## Required action
The task calls for the count of lines containing "licenses" in these records, given as a number with no other words.

Stored data entries:

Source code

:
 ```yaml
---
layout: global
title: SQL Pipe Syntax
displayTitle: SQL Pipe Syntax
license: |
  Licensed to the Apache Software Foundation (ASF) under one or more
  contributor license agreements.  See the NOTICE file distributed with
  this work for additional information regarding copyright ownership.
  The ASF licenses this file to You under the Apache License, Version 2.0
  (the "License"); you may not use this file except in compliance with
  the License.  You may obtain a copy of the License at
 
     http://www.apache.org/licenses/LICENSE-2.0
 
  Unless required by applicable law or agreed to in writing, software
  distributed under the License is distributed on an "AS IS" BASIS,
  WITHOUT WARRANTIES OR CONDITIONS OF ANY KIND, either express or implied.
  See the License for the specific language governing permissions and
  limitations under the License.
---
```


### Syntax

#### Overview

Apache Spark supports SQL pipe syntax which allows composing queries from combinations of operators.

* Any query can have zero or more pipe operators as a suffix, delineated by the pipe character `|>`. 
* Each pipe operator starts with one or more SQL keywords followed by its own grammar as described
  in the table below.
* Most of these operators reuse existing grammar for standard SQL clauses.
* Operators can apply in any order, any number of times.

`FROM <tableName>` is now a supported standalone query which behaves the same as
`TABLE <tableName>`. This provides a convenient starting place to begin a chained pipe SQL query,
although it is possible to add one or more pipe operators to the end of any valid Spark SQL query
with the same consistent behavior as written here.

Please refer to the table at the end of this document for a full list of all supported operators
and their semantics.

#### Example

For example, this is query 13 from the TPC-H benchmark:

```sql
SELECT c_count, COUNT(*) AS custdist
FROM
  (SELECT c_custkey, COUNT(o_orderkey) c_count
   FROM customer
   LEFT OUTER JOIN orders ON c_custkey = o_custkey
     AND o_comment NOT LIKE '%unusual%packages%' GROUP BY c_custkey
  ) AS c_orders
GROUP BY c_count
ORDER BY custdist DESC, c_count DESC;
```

## Task output
2